When a couple is stuck in a rut and no longer having sex, and both want to rekindle their sex life, it can help to schedule "intimate" time rather than wait until someone is in the mood - but the key is that there's no pressure on that time, you can have a kiss and a cuddle, give each other a massage, or do more, depending how you feel... But it doesn't work if one or both feels they have to go the whole way and have full penetrative sex.

I think it's also unlikely to work in this scenario - they are not exactly stuck in a rut where the sex has "dried up". It's a very different problem IMO.

NameChange30 · 24/03/2016 16:49

Cross posts! I agree with you PPs!

crazyhead · 24/03/2016 16:53

I've been in the OP's husband's position.

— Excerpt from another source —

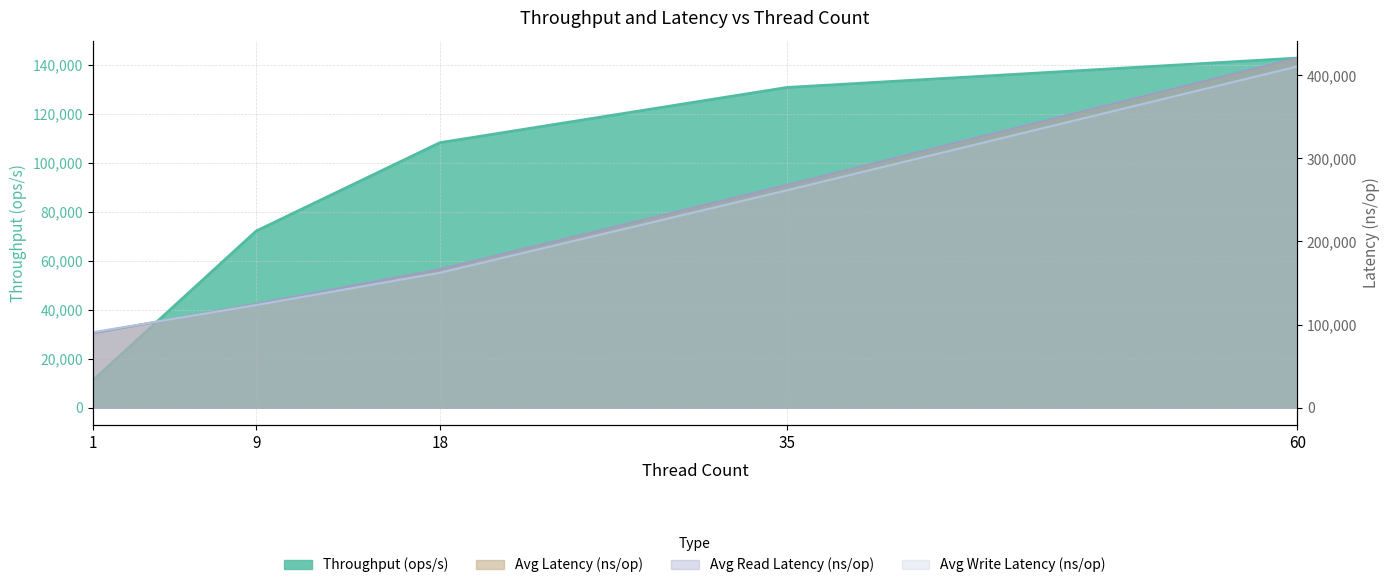

True or false: Throughput (ops/s) and Avg Latency (ns/op) cross at least once.

False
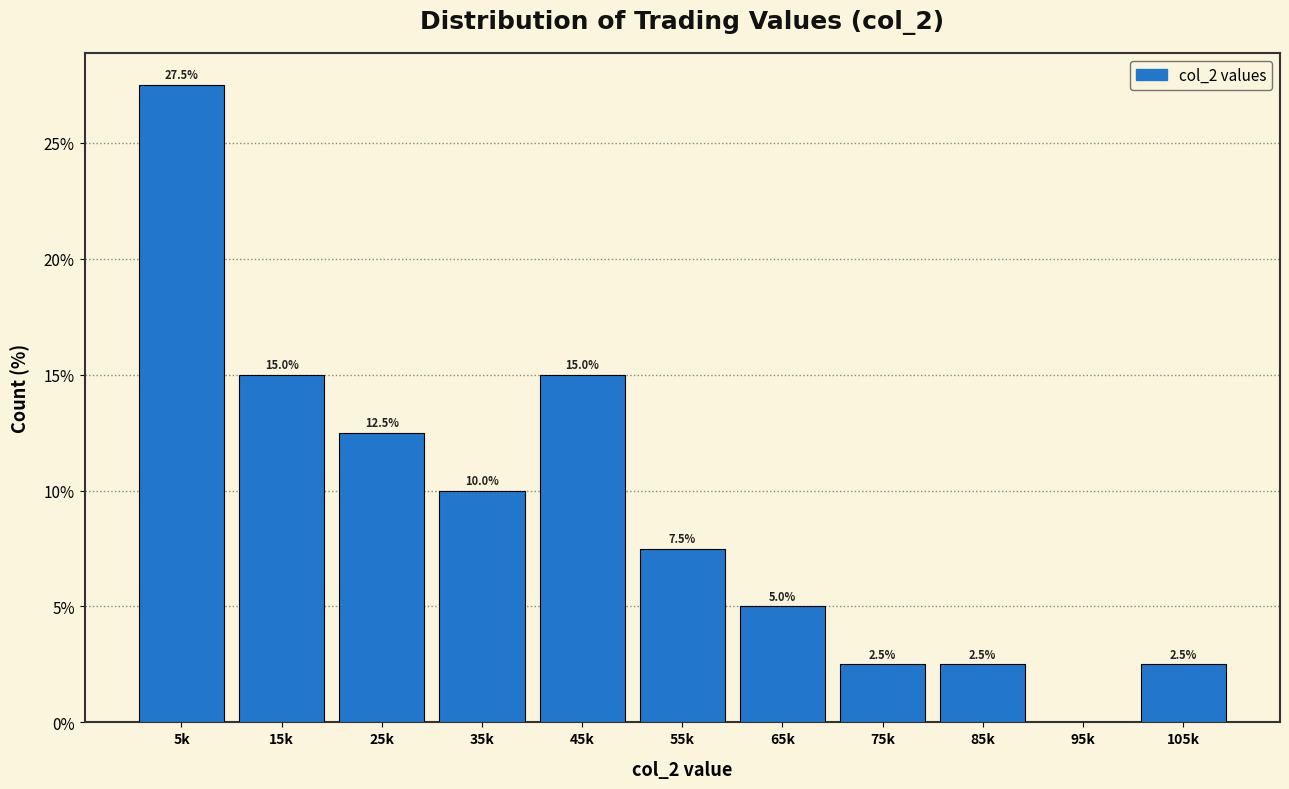

Reading left to right, what are all the values shown in this chart?

5k=27.5	15k=15.0	25k=12.5	35k=10.0	45k=15.0	55k=7.5	65k=5.0	75k=2.5	85k=2.5	95k=0.0	105k=2.5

I did discuss the issue but I never behaved like him.

I've been on the other side of the coin recently (young kids, major bereavement, lots of petty illnesses). Again my husband has never behaved like him. Indeed, my husband's warm and gracious behaviour probably explains why I still really fancy him and things are getting back on track.

Yes, differences in sexual desire are difficult and require negotiation. But he is being an arse. I don't know which way the babies came out (one only 10 months I note) but the OP's husband should try getting his stomach sliced open, or his undercarriage ripped apart and then his nipples chewed to bleeding point for good measure and see how horny he feels then, or how much being pressured by his physically untouched partner about their 'needs' turns him on.

FuckYouChrisAndThatHorse · 24/03/2016 17:00

Crazyhead, I'm glad to hear there are normal men out there. Sometimes life gives one or both of you a trough, being supportive and kind means you get to have the peaks too.